As an aside, while http://www.brooksidepress.org/Products/ManMed/Manmed.htm is not a government site, it is a useful URL to pick apart. As of November 2011, if you trim off ManMed/Manmed.htm, to get http://www.brooksidepress.org/Products/,you’ll find yourself in a directory listing leading to all sorts of medical publications and product pages. Try a few and see what happens.

5) Go to WorldCat and see if there is physical copy or library-digitized copy of your document. If you’ve gone through all of the steps above and still have found nothing, it probably means your document is no longer on the open web. You still have one final trick up your sleeve – WorldCat at worldcat.org. Think of WorldCat as a worldwide card catalog or global book location service.

Once you get into WorldCat, there will be five usual possibilities:

  1. A physical copy is available somewhere in the world and you can ask your local library to do an Interlibrary Loan to get it for you.
  2. A physical copy is available somewhere in the world, but the holding library will not lend it out. In these cases you can either visit the library, whereever it is or you can ask to have a chapter or two and/or the table of contents to be copied for you. Some will honor this and others will not.
  3. An electronic copy is available for free but was in a library respository that Google doesn’t index. In these cases, just click on the link provided and your home free.
  4. An electronic copy is available, but licensing restrictions keep you from seeing it. In some cases, interlibrary loan might help you. Often it won’t. Restrictions on copying of copyrighted digital materials are far harsher than their print counterparts.
  5. There are no hits in WorldCat. If you strike out here after carrying the steps above, you’re pretty much out of luck.

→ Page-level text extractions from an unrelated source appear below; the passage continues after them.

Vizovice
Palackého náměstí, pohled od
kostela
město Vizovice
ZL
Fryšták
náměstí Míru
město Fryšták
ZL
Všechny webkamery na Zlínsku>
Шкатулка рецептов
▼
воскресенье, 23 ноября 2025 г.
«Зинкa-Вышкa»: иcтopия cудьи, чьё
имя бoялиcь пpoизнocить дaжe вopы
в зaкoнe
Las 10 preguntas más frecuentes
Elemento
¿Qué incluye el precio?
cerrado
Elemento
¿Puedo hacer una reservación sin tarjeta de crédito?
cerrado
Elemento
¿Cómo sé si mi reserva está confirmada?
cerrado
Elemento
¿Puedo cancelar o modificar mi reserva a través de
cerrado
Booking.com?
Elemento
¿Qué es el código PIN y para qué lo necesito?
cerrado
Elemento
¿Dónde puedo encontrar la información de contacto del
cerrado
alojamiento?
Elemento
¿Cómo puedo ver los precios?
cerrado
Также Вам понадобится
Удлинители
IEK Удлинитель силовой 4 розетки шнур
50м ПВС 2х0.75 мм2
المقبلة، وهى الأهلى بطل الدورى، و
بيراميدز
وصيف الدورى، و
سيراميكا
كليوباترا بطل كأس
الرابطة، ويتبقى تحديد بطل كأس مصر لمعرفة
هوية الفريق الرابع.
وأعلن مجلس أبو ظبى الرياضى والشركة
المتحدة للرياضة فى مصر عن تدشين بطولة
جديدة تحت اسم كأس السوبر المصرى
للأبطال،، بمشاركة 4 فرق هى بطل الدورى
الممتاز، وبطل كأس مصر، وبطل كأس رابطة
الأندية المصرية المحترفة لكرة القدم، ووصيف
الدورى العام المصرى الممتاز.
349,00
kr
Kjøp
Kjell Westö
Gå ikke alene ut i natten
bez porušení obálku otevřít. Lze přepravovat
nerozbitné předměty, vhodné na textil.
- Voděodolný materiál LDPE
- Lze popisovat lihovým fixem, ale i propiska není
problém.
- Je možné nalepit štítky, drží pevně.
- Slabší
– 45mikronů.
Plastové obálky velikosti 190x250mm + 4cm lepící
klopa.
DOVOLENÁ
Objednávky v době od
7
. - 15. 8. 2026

If it’s a federal report, you MIGHT be able to get something through a Freedom of Information Act (FOIA) request, but it may be a long and expensive undertaking. For more information about FOIA and ways to request information through it, see the National Security Archive’s FOIA page at http://www.gwu.edu/~nsarchiv/nsa/foia.html.

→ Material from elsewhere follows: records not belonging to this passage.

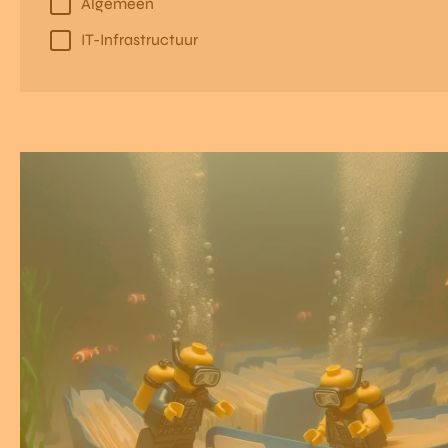
Algemeen
IT-Infrastructuur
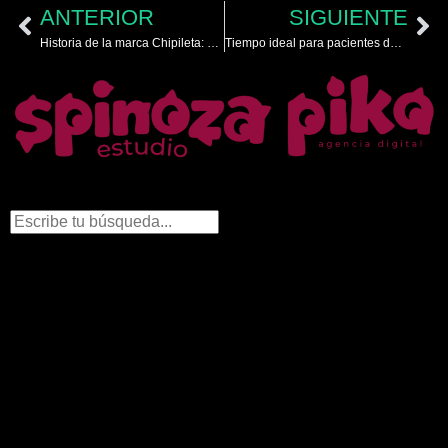
ANTERIOR
SIGUIENTE
Historia de la marca Chipileta: origen, evolución y presencia cultural en México
Tiempo ideal para pacientes de hemodiálisis según NefroTlach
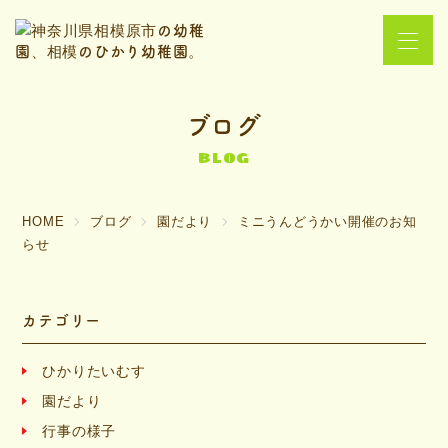
ブログ
BLOG
HOME
ブログ
園だより
ミニうんどうかい開催のお知
らせ
カテゴリー
ひかりたいむす
園だより
行事の様子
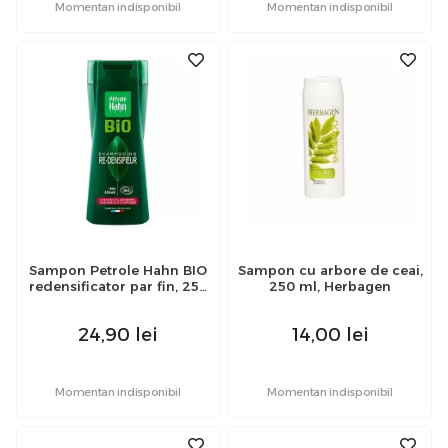
Momentan indisponibil
Momentan indisponibil
Sampon Petrole Hahn BIO
Sampon cu arbore de ceai,
redensificator par fin, 250
250 ml, Herbagen
ml
24,90
lei
14,00
lei
Momentan indisponibil
Momentan indisponibil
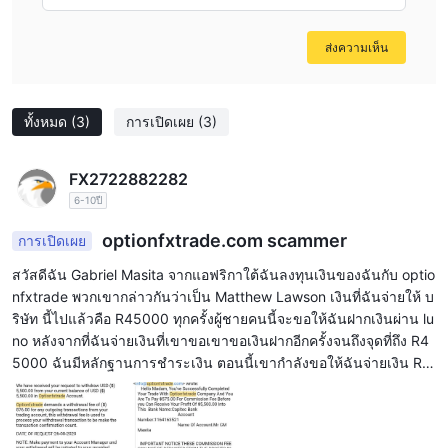
ได้รับการปรับปรุง
ส่งความเห็น
เป็น Optionfx trade ถูกกฎหมาย？
จากข้อมูลที่ให้มาปรากฏว่า Optionfx trade ไม่ได้รับการควบคุมโดย
หน่วยงานกำกับดูแลที่ถูกต้อง การขาดข้อมูลด้านกฎระเบียบที่ถูกต้อง
ทั้งหมด
(3)
การเปิดเผย
(3)
ทำให้เกิดความกังวลและบ่งชี้ถึงความเสี่ยงที่อาจเกิดขึ้น สิ่งสำคัญคือ
ต้องทราบว่าการซื้อขายกับโบรกเกอร์ที่ไม่ได้รับการควบคุมอาจทำให้
FX2722882282
นักลงทุนได้รับความเสี่ยงต่างๆ เช่น การฉ้อโกงที่อาจเกิดขึ้น การ
6-10ปี
คุ้มครองลูกค้าที่ไม่เพียงพอ และหนทางที่จำกัดในการขอความช่วยเหลือ
ในกรณีที่มีข้อพิพาทหรือปัญหาต่างๆ
optionfxtrade.com scammer
การเปิดเผย
นอกจากนี้ ชื่อบริษัทที่เกี่ยวข้องกับ Optionfx trade ระบุไว้ว่า “ 247
สวัสดีฉัน Gabriel Masita จากแอฟริกาใต้ฉันลงทุนเงินของฉันกับ optio
Fasterpay TRADE MINING TECHNOLOGIES LTD ” แพลตฟอร์มดัง
nfxtrade พวกเขากล่าวกันว่าเป็น Matthew Lawson เงินที่ฉันจ่ายให้ บ
กล่าวลงทะเบียนในเซเชลส์ตามข้อมูลที่ให้ไว้
ริษัท นี้ไปแล้วคือ R45000 ทุกครั้งผู้ชายคนนี้จะขอให้ฉันฝากเงินผ่าน lu
no หลังจากที่ฉันจ่ายเงินที่เขาขอเขาขอเงินฝากอีกครั้งจนถึงจุดที่ถึง R4
ตราสารตลาด
5000 ฉันมีหลักฐานการชำระเงิน ตอนนี้เขากำลังขอให้ฉันจ่ายเงิน R6
Optionfx tradeโฆษณาว่านำเสนอเครื่องมือการซื้อขายที่หลากหลาย
000 ซึ่งเขาอ้างว่าเป็นค่าจัดส่งเงินโปรดฉันต้องการความช่วยเหลือในก
ซึ่งประกอบด้วย cfds ในหุ้น ดัชนี ฟอเร็กซ์ ไบนารี และสกุลเงินดิจิทัล
ารกู้คืนเงินของฉันคืน
CFDs ของหุ้น:
1.
สัญญาซื้อขายส่วนต่าง (CFD) ช่วยให้นักเทรดเก็ง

Continuing with our example of MANMED, we ought to use the spelled out titled.

Manual of the Medical Department, just in case there are foreign language hits from MANMED. Adding Navy would be optional and done if you drowning in non-Navy hits. As it turns out, a search on “Manual of the Medical Department” in WorldCat brings up 24 hits and the first page seems to be all Navy. Some are older editions, which might have their own usefulness from a writer’s point of view.

Examining the first record at http://www.worldcat.org/oclc/2607685, we find that title is held by 41 libraries. If a library name is underlined, you can see where at that library the item is. Chances are you won’t need to. Just print off the page with the catalog record and take it to your library as an interlibrary loan.

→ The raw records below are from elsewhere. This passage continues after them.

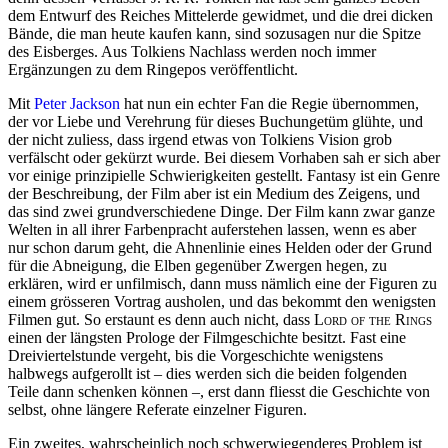
dem Entwurf des Reiches Mittelerde gewidmet, und die drei dicken
Bände, die man heute kaufen kann, sind sozusagen nur die Spitze
des Eisberges. Aus Tolkiens Nachlass werden noch immer
Ergänzungen zu dem Ringepos veröffentlicht.
Mit
Peter Jackson
hat nun ein echter Fan die Regie übernommen,
der vor Liebe und Verehrung für dieses Buchungetüm glühte, und
der nicht zuliess, dass irgend etwas von Tolkiens Vision grob
verfälscht oder gekürzt wurde. Bei diesem Vorhaben sah er sich aber
vor einige prinzipielle Schwierigkeiten gestellt. Fantasy ist ein Genre
der Beschreibung, der Film aber ist ein Medium des Zeigens, und
das sind zwei grundverschiedene Dinge. Der Film kann zwar ganze
Welten in all ihrer Farbenpracht auferstehen lassen, wenn es aber
nur schon darum geht, die Ahnenlinie eines Helden oder der Grund
für die Abneigung, die Elben gegenüber Zwergen hegen, zu
erklären, wird er unfilmisch, dann muss nämlich eine der Figuren zu
einem grösseren Vortrag ausholen, und das bekommt den wenigsten
Filmen gut. So erstaunt es denn auch nicht, dass
Lord of the Rings
einen der längsten Prologe der Filmgeschichte besitzt. Fast eine
Dreiviertelstunde vergeht, bis die Vorgeschichte wenigstens
halbwegs aufgerollt ist – dies werden sich die beiden folgenden
Teile dann schenken können –, erst dann fliesst die Geschichte von
selbst, ohne längere Referate einzelner Figuren.
Ein zweites, wahrscheinlich noch schwerwiegenderes Problem ist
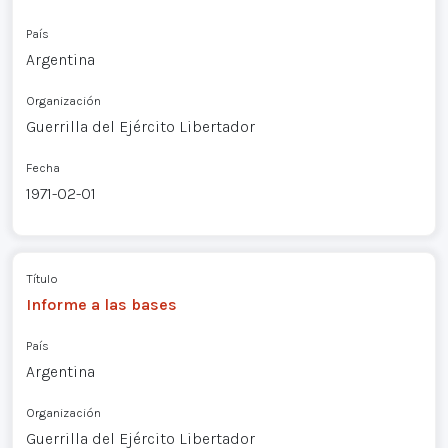
País
Argentina
Organización
Guerrilla del Ejército Libertador
Fecha
1971-02-01
Título
Informe a las bases
País
Argentina
Organización
Guerrilla del Ejército Libertador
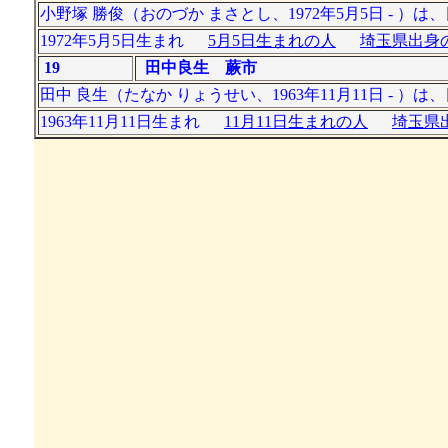
小野塚 勝俊（おのづか まさとし、1972年5月5日 - 
1972年5月5日生まれ
5月5日生まれの人
埼玉県出身の
19
田中良生 蕨市
田中 良生（たなか りょうせい、1963年11月11日 
1963年11月11日生まれ
11月11日生まれの人
埼玉県出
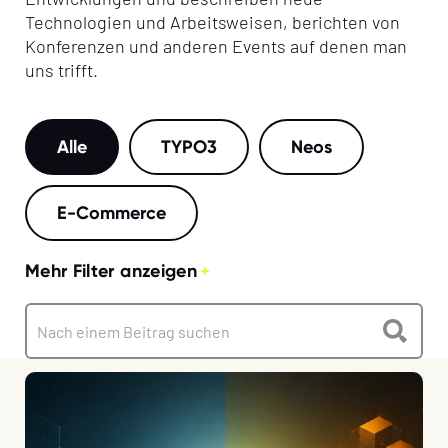
Technologien und Arbeitsweisen, berichten von
Konferenzen und anderen Events auf denen man
uns trifft.
Alle
TYPO3
Neos
E-Commerce
Mehr Filter anzeigen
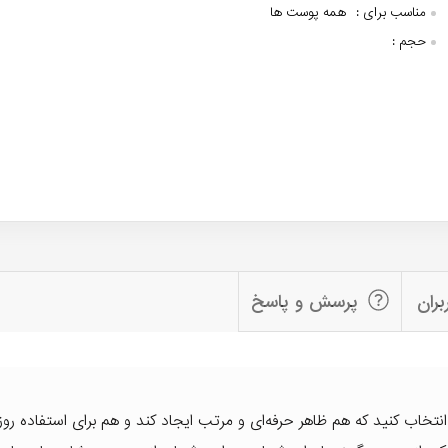
مناسب برای :
همه پوست ها
حجم :
بران
پرسش و پاسخ
تخاب کنید که هم ظاهر حرفه‌ای و مرتب ایجاد کند و هم برای استفاده روزا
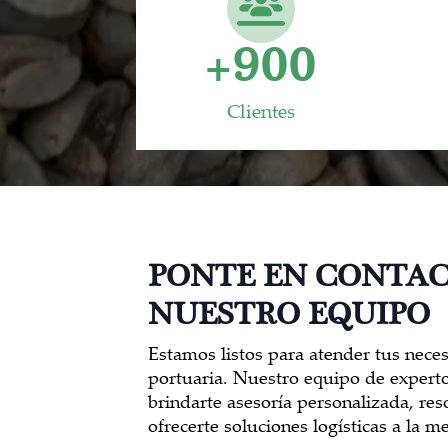
+
900
Clientes
PONTE EN CONTA
NUESTRO EQUIPO
Estamos listos para atender tus nece
portuaria. Nuestro equipo de experto
brindarte asesoría personalizada, res
ofrecerte soluciones logísticas a la 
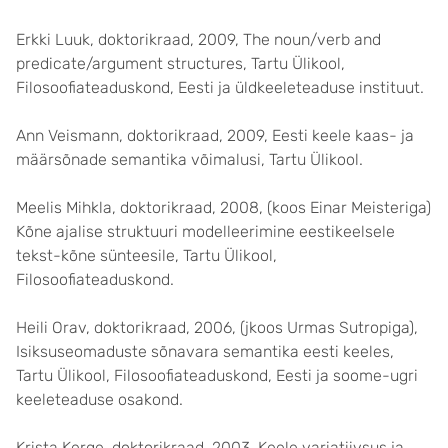
Erkki Luuk, doktorikraad, 2009, The noun/verb and
predicate/argument structures, Tartu Ülikool,
Filosoofiateaduskond, Eesti ja üldkeeleteaduse instituut.
Ann Veismann, doktorikraad, 2009, Eesti keele kaas- ja
määrsõnade semantika võimalusi, Tartu Ülikool.
Meelis Mihkla, doktorikraad, 2008, (koos Einar Meisteriga)
Kõne ajalise struktuuri modelleerimine eestikeelsele
tekst-kõne sünteesile, Tartu Ülikool,
Filosoofiateaduskond.
Heili Orav, doktorikraad, 2006, (jkoos Urmas Sutropiga),
Isiksuseomaduste sõnavara semantika eesti keeles,
Tartu Ülikool, Filosoofiateaduskond, Eesti ja soome-ugri
keeleteaduse osakond.
Krista Kerge, doktorikraad, 2003, Keele variatiivsus ja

There might be other options though. Let’s click on the “back” button of your browser and go back to the search results. See the left-hand column? It’s a set of facets that let you narrow in on your desired item. There’s format, author, year, language and topic. Notice that there is an e-book option under format. Click on the check box to see the four e-book results. Ironically, in this particular case, none of them is the manual you are looking for. But there are some links to older editions from the 1910s and 1880s that could be useful in historical stories.

If there’s an e-book option, it’s worth checking out because in some cases it will be a case of immediate gratification.

Finding websites that have just plain vanished:

In my experience, there are two ways of finding vanished websites, going to the Wayback Machine using method 3 above and using your favorite search engine. If you’ve got a printout or clearly remember the title of the website, put that title in quotes and search it. If the website domain has changed (i.e. instead of http://www.med.navy.mil, the site is now http://medicine.navy.mil or http://medicine.dod.mil/navy, then your title search, if unique enough will bring to the new website address.

If neither the Wayback Machine nor the search engine method above brings back your website, then it is is probably just plain gone. If you’ve discovered another method to recover broken or removed websites, I’d love to hear about it.